IMDPs are a generalization of Markov Decision Processes (MDPs) where the transition probabilities are represented by intervals instead of point values, to model uncertainty. IMDPs are also frequently chosen as the model for abstracting the dynamics of a stochastic system, as one may compute upper and lower bounds on transitioning from one region to another.

The aim of this package is to provide a user-friendly interface to solve value iteration for IMDPs with great efficiency. Furthermore, it provides methods for accelerating the computation of the certificate using CUDA hardware.

Features

  • O-maximization and value iteration
  • Dense and sparse matrix support
  • Parametric probability types for customizable precision
  • Multithreaded CPU and CUDA-accelerated value iteration
  • Data loading and writing in formats by various tools (PRISM, bmdp-tool, IMDP.jl)

Installation

This package requires Julia v1.9 or later.
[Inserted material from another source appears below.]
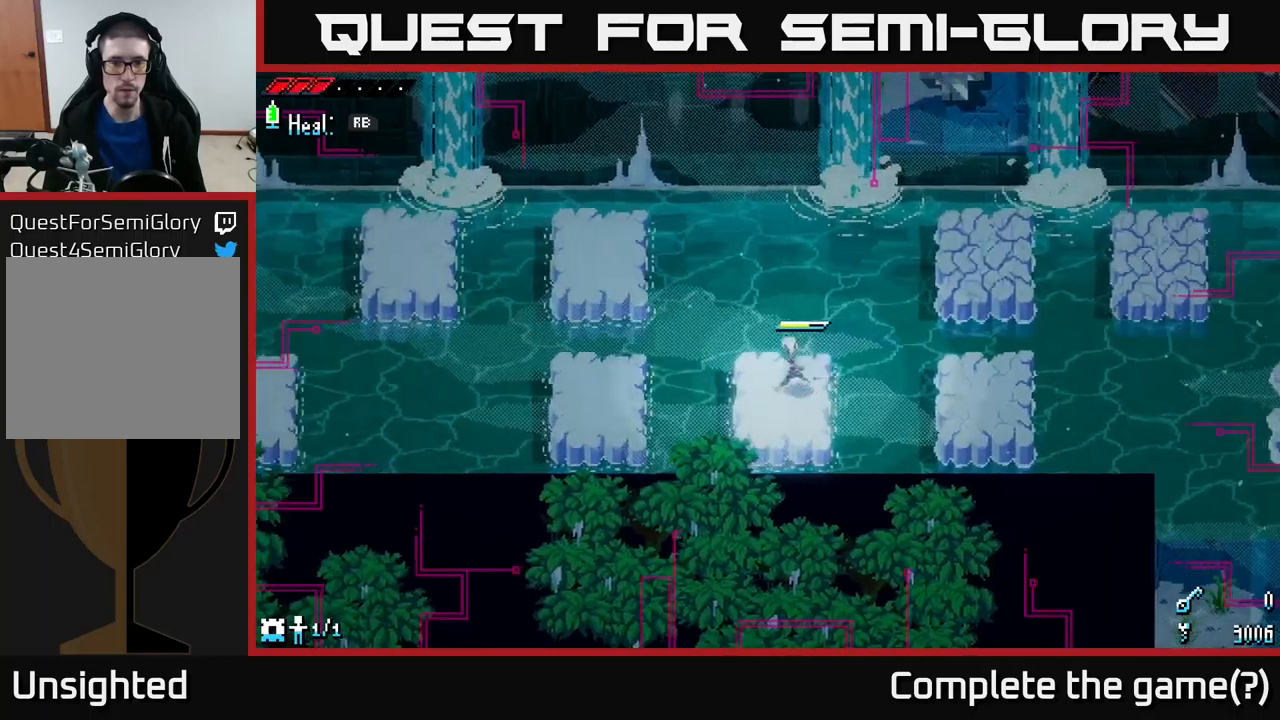
{"buttons": ["A", "X"], "left_stick": "up-left", "right_stick": "center", "events": [[33, "left_stick", "center"], [333, "X", "down"], [333, "left_stick", "up-left"], [400, "A", "down"]]}
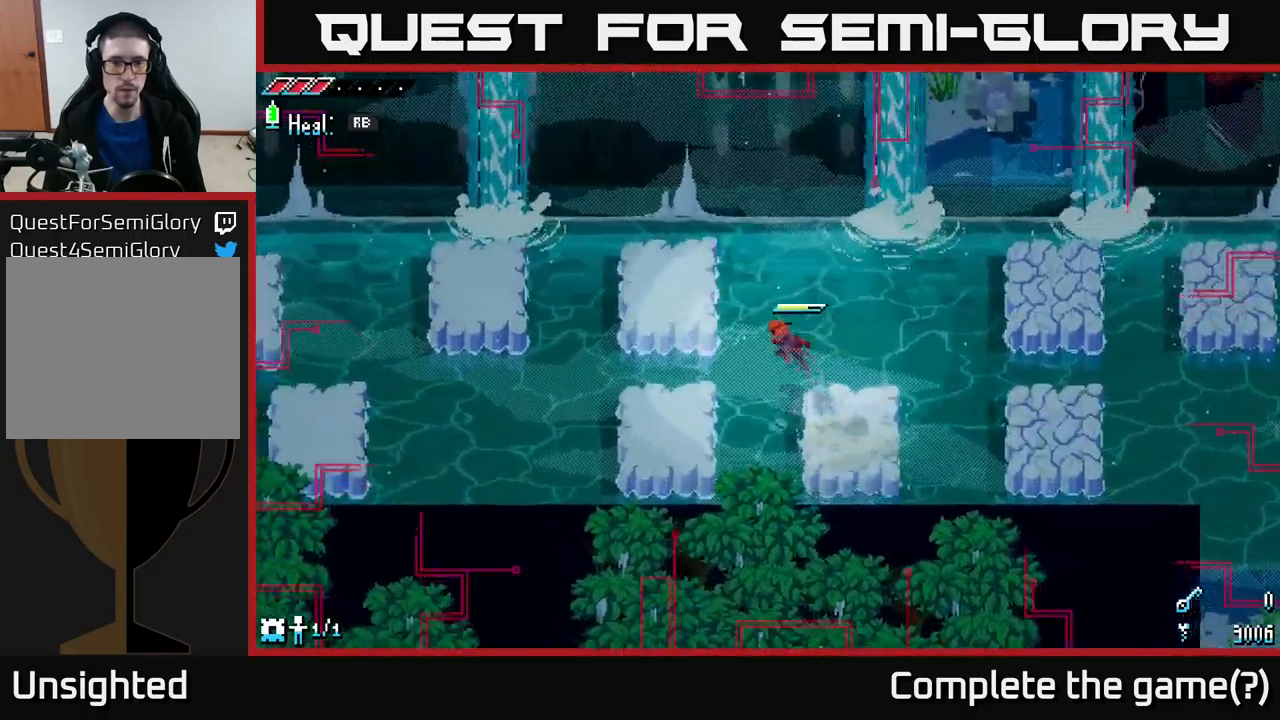
{"buttons": [], "left_stick": "center", "right_stick": "center", "events": [[33, "A", "up"], [50, "X", "up"], [183, "left_stick", "center"], [316, "left_stick", "right"], [466, "left_stick", "center"]]}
Refer to the official documentation on how to install it for your system.

To install IntervalMDP.jl, use the following command inside Julia's REPL:

julia> import Pkg; Pkg.add("IntervalMDP")

If you want to use the CUDA extension, you also need to install CUDA.jl:

julia> import Pkg; Pkg.add("CUDA")

Usage

Here is an example of how to use the package to solve a finite horizon reachability problem for an Interval Markov Chain (IMC) with 3 states and 1 initial state. The goal is to compute the maximum pessimistic probability of reaching state 3 within 10 time steps.

using IntervalMDP

# IMC
prob = IntervalProbabilities(;
    lower = [
        0.0 0.5 0.0
        0.1 0.3 0.0
        0.2 0.1 1.0
    ],
    upper = [
        0.5 0.7 0.0
        0.6 0.5 0.0
        0.7 0.3 1.0
    ],
)

initial_states = [1]  # Initial states are optional
imc = IntervalMarkovChain(prob, initial_states)

target_set = [3]
prop = FiniteTimeReachability(target_set, 10)  # Time steps
spec = Specification(prop, Pessimistic, Maximize)
problem = Problem(imc, spec)

# Solve
V, k, residual = value_iteration(problem)

See Usage for more information about different specifications, using sparse matrices, and CUDA.

Copyright notice

Technische Universiteit Delft hereby disclaims all copyright interest in the program “IntervalMDP.jl” (GPU-accelerated value iteration for Interval Markov Decision Processes) written by the Frederik Baymler Mathiesen. Fred van Keulen, Dean of Mechanical Engineering.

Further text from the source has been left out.